Echocardiography, also known as an echocardiogram and echo test, is a painless test that uses sound waves, ultrasound, to produce images of your heart—showing its size, structure and motion. It provides valuable information about your heart health and can determine the presence of many types of heart disease. An echocardiography is often combined with a Doppler ultrasound which is able to capture images of how blood moves through your heart. This helps to determine how the blood is flowing between the chambers and valves of the heart. Echocardiography helps to detect heart valve disease, heart failure, and congenital heart disease.
Types of Echocardiography
- Transthoracic Echocardiography (TTE)
During a transthoracic echocardiogram, also called a cardiac ultrasound, the transducer is placed on the chest wall or thorax to capture images of the heart.
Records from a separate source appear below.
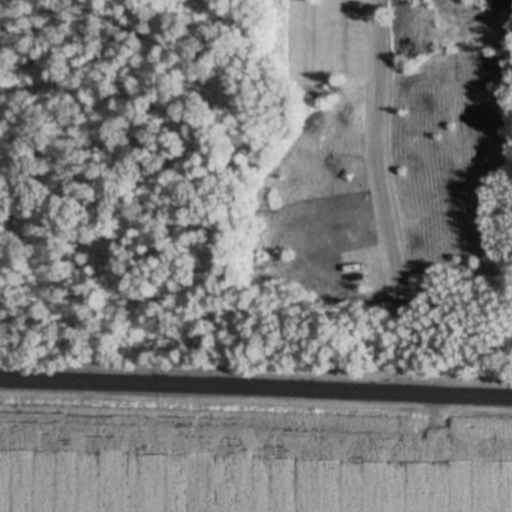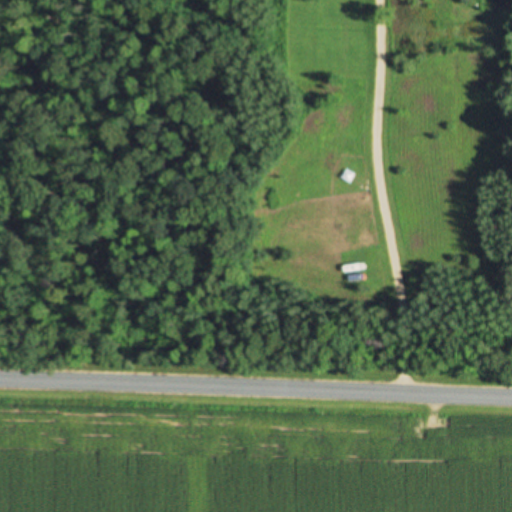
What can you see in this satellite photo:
road: (377, 206)
road: (255, 406)
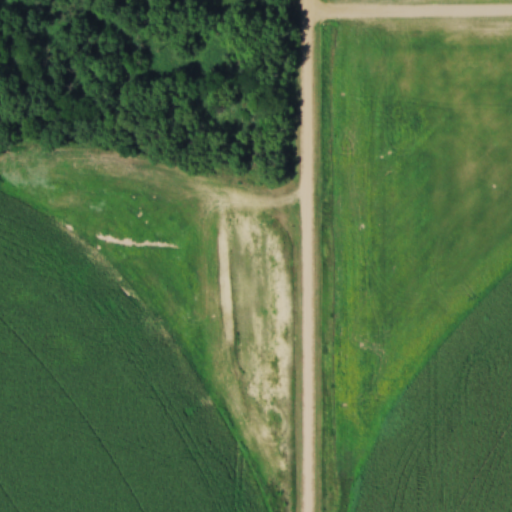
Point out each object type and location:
road: (248, 5)
road: (310, 256)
- Transesophageal Echocardiography (TEE)
When transthoracic echocardiograph (TTE) images are not clear enough to be read, a transesophageal echocardiogram (TEE) may be performed . A transducer is placed down the throat to capture images of the heart from the esophagus.
- Fetal Echocardiography
An echocardiogram that is performed during pregnancy to examine the heart of the fetus is called a fetal echocardiogram. A transducer is placed on the mother's abdomen to capture images of the baby's heart. A fetal echocardiograph can help detect congenital heart abnormalities before birth.
How Echocardiography Is Performed
During an echocardiogram, a special jelly is placed on the body area that is being examined, while a wand-like device called a transducer is passed over the skin. Ultra-high-frequency sound waves capture images of your heart and valves to be seen on screen, recorded as a video or printed as a photo. This painless test lasts about 15–20 minutes.